Postscript:  So with this experience in hand, banks moved out of mortage-backed securities and into the last "safe" asset, sovereign debt.  And again, bank presidents told their folks to get the best possible yield in "safe" assets.  So banks loaded up on sovereign debt, in particular increasing the demand for higher-yield debt from places like, say, Greece.  Which helps to explain why the market still keeps buying up PIIGS debt when any rational person would consider these countries close to default.  So these countries continue their deficit spending without any market check, because financial institutions keep buying this stuff because it is all they can buy.  Which is where we are today, with a new monoculture of government debt, which government officials swear is the last "safe" asset.  Stay tuned....

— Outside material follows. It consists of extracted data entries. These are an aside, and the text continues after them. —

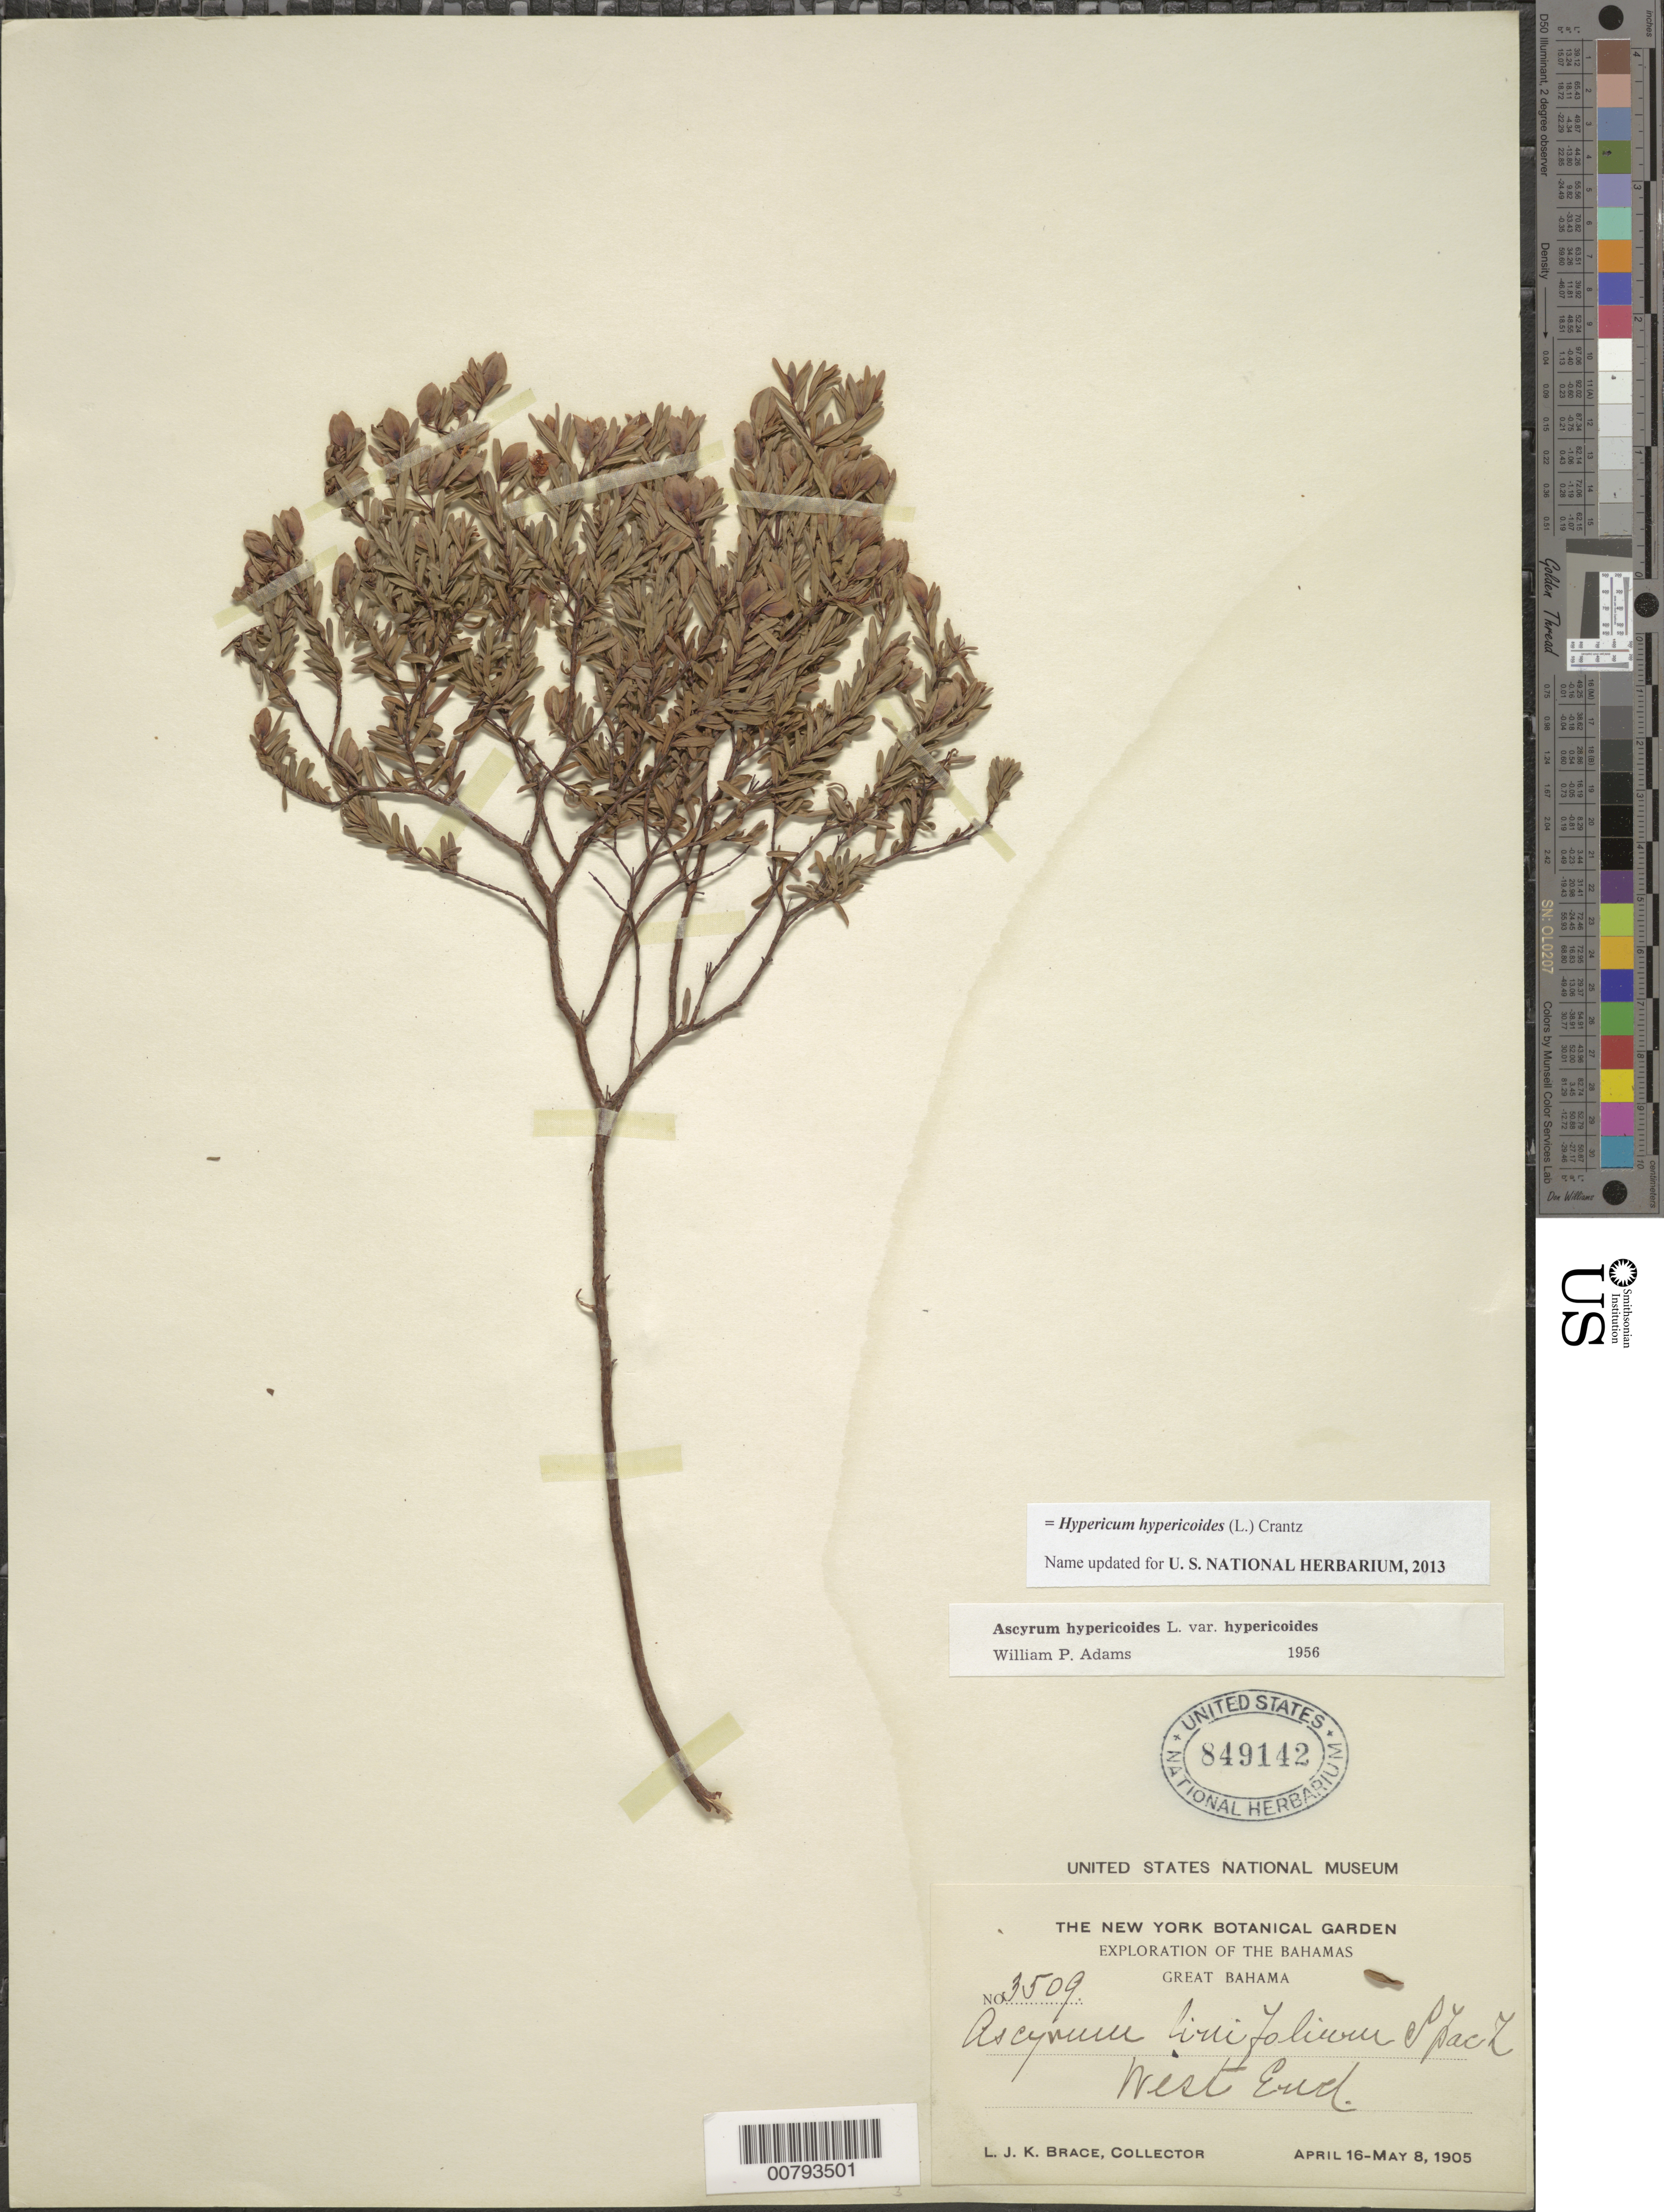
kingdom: Plantae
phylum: Tracheophyta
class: Magnoliopsida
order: Malpighiales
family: Hypericaceae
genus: Hypericum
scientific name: Hypericum hypericoides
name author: (L.) Crantz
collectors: L. J. K. Brace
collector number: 3509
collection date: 1905-04-16/1905-05-08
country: Bahamas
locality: Great Bahama. West End.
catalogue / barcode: US 849142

Postscript #2:  Every failure and crisis does not have to be due to fraud and/or gross negligence.  Certainly we had fraud and gross negligence, both by private and public parties.  But I am reminded of a quote which I use all the time but to this day I still do not know if it is real.  In the great mini-series "From the Earth to the Moon", the actor playing astronaut Frank Borman says to a Congressional investigation, vis a vis the fatal Apollo 1 fire, that it was "a failure of imagination."  Engineers hadn't even considered the possibility of this kind of failure on the ground.

In the same way, for all the regulatory and private foibles associated with the 2008/9 financial crisis, there was also a failure of imagination.  There were people who thought housing was a bubble.  There were people who thought financial institutions were taking too much risk.  There were people who thought mortgage lending standards were too lax.  But with few exceptions, nobody from progressive Marxists to libertarian anarcho-capitalists, from regulators to bank risk managers, really believed there was substantial risk in the AAA tranches of mortgage securities.  Hopefully we know better now but I doubt it.

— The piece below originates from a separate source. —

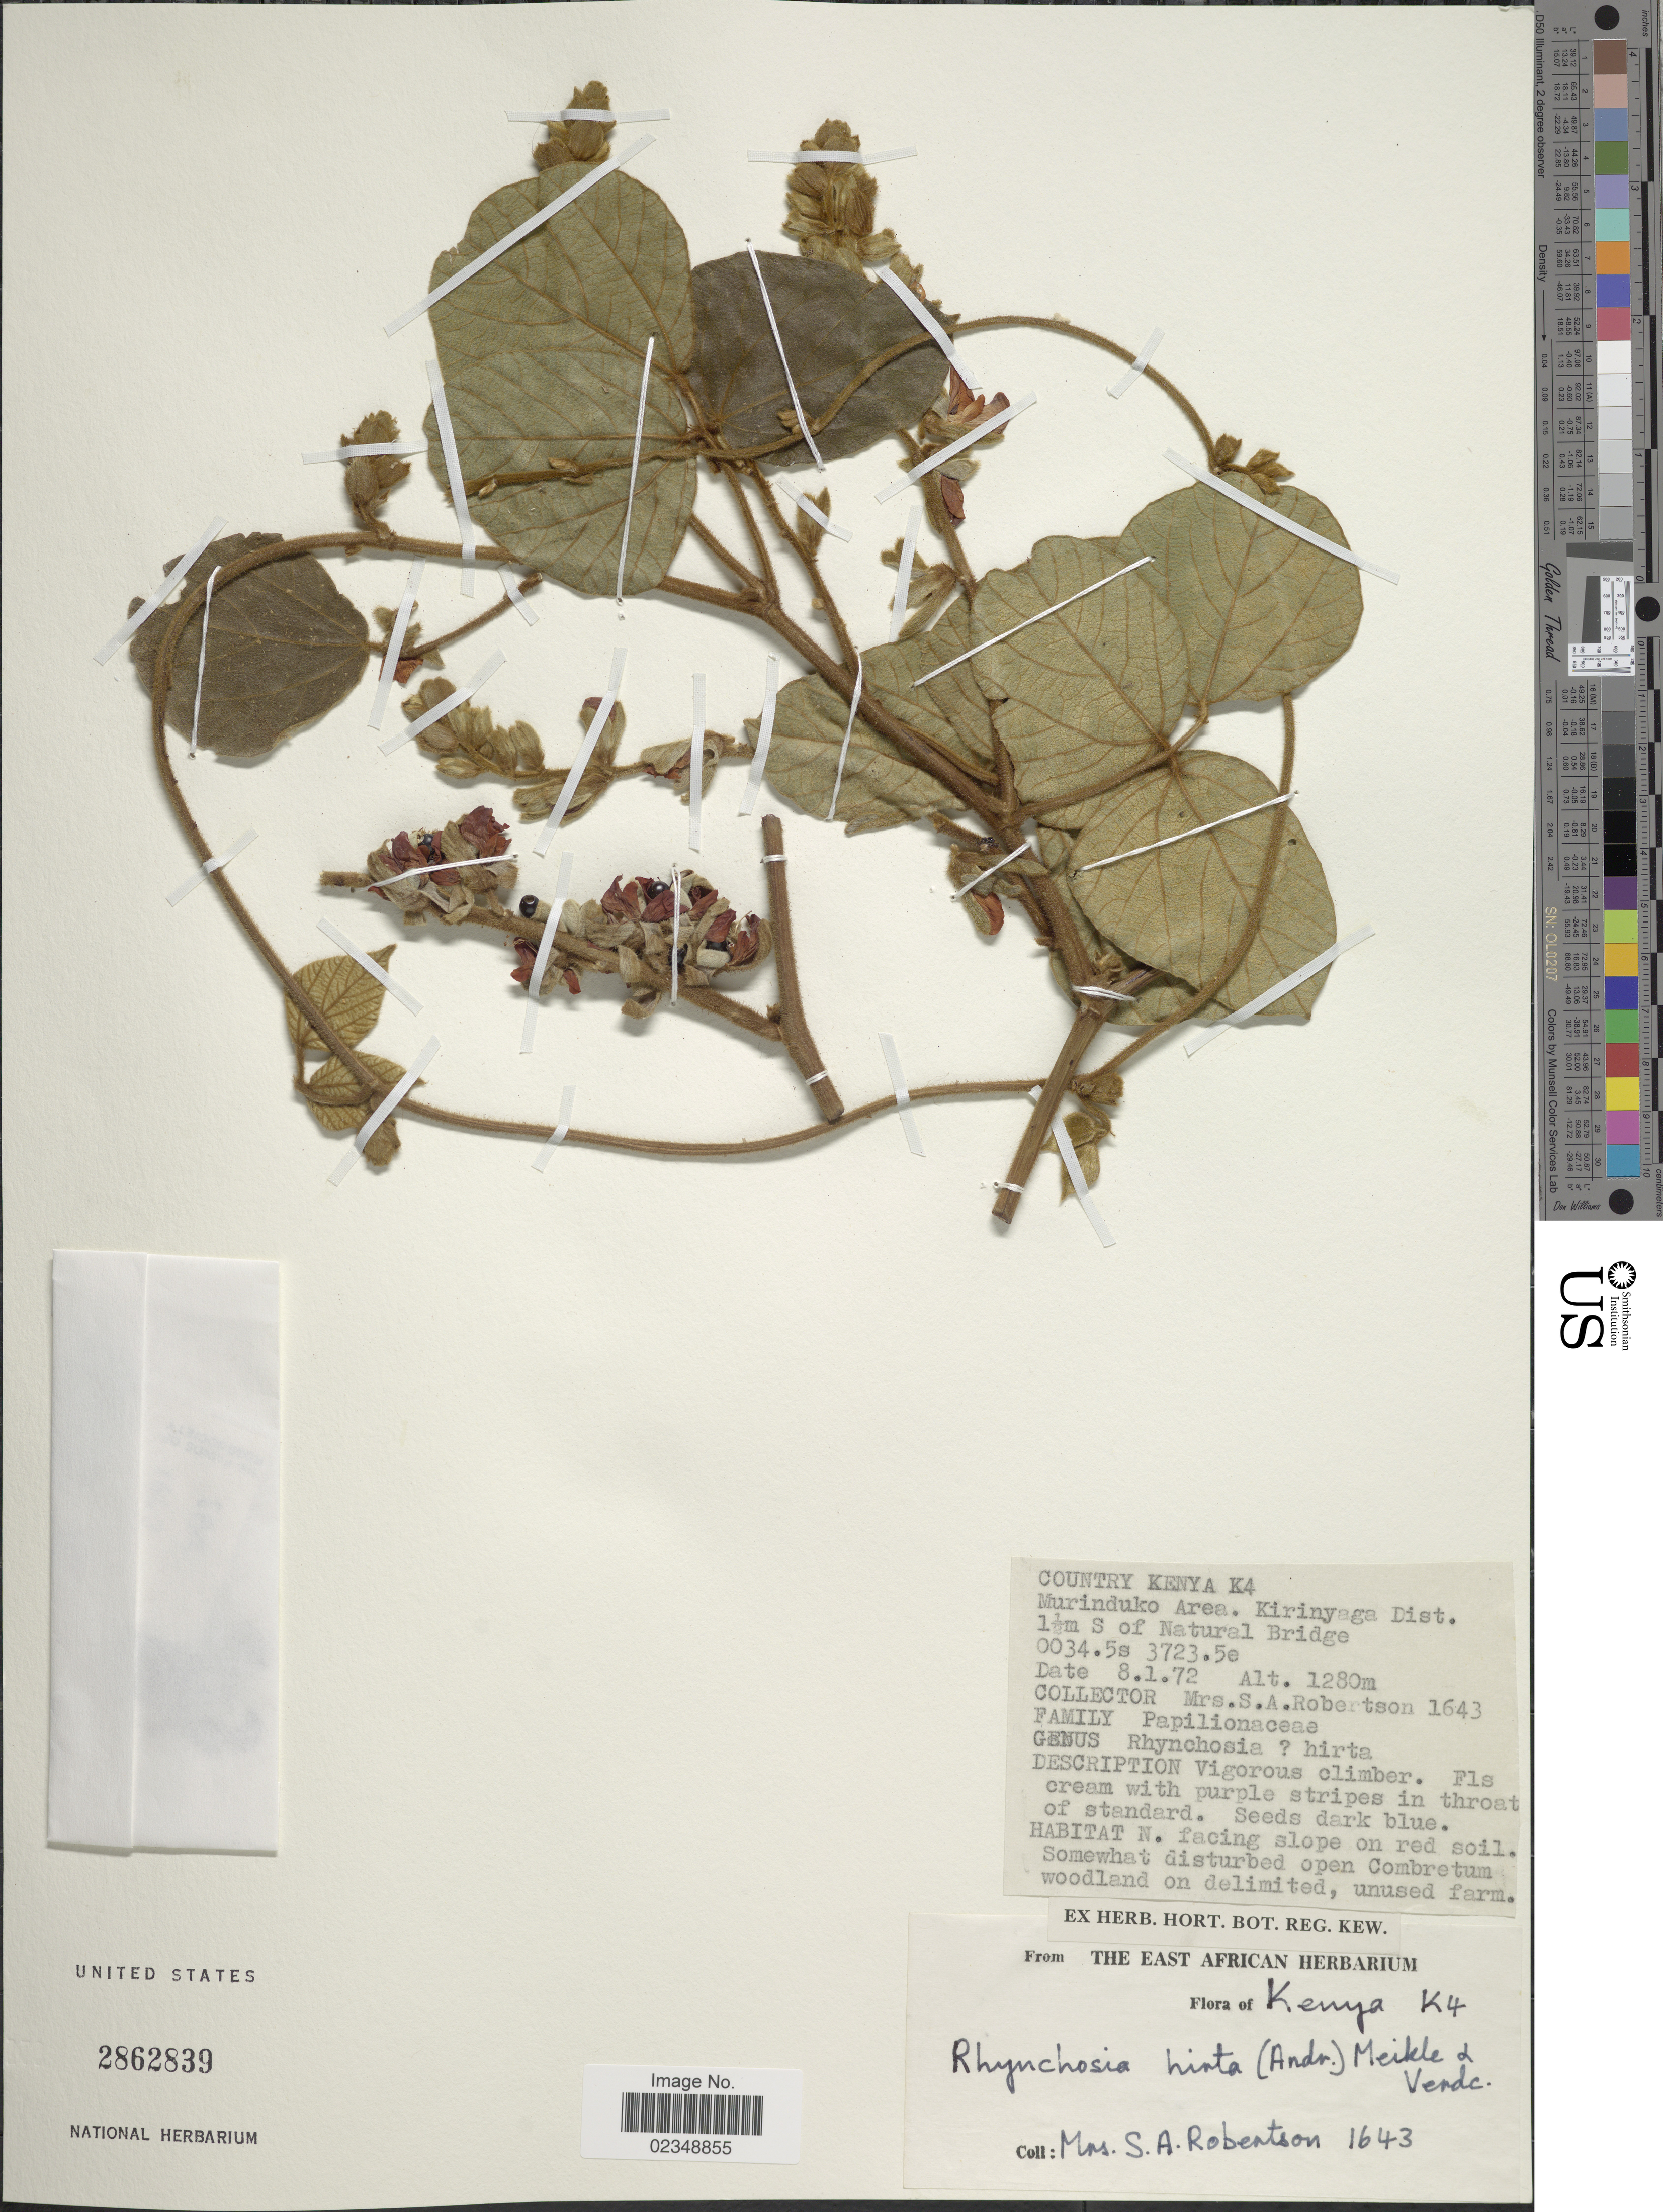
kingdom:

Update#1:  The LA Times attributes "failure of imagination" as a real quote from Borman.  Good, I love that quote.  When I was an engineer investigating actual failures of various sorts (in an oil refinery), the vast majority were human errors in procedure or the result of doing things unsafely that we really knew in advance to be unsafe.  But the biggest fire we had when I was there was truly a failure of imagination.  I won't go into it, but it resulted from a metallurgical failure that in turn resulted form a set of conditions that we never dreamed could have existed.

By the way, this is really off topic, but the current state of tort law has really killed quality safety discussion in companies of just this sort of thing.  Every company should be asking itself all the time, "is this unsafe?"  or "under what conditions might this be unsafe" or "what might happen if..."   Unfortunately, honest discussions of possible safety issues often end up as plaintiff's evidence in trials.  The attorney will say "the company KNEW it was unsafe and didn't do anything about it", often distorting what are honest and healthy internal discussions on safety that we should want occurring into evidence of evil malfeasance.  So companies now show employees videos like one I remember called, I kid you not, "don't write it down."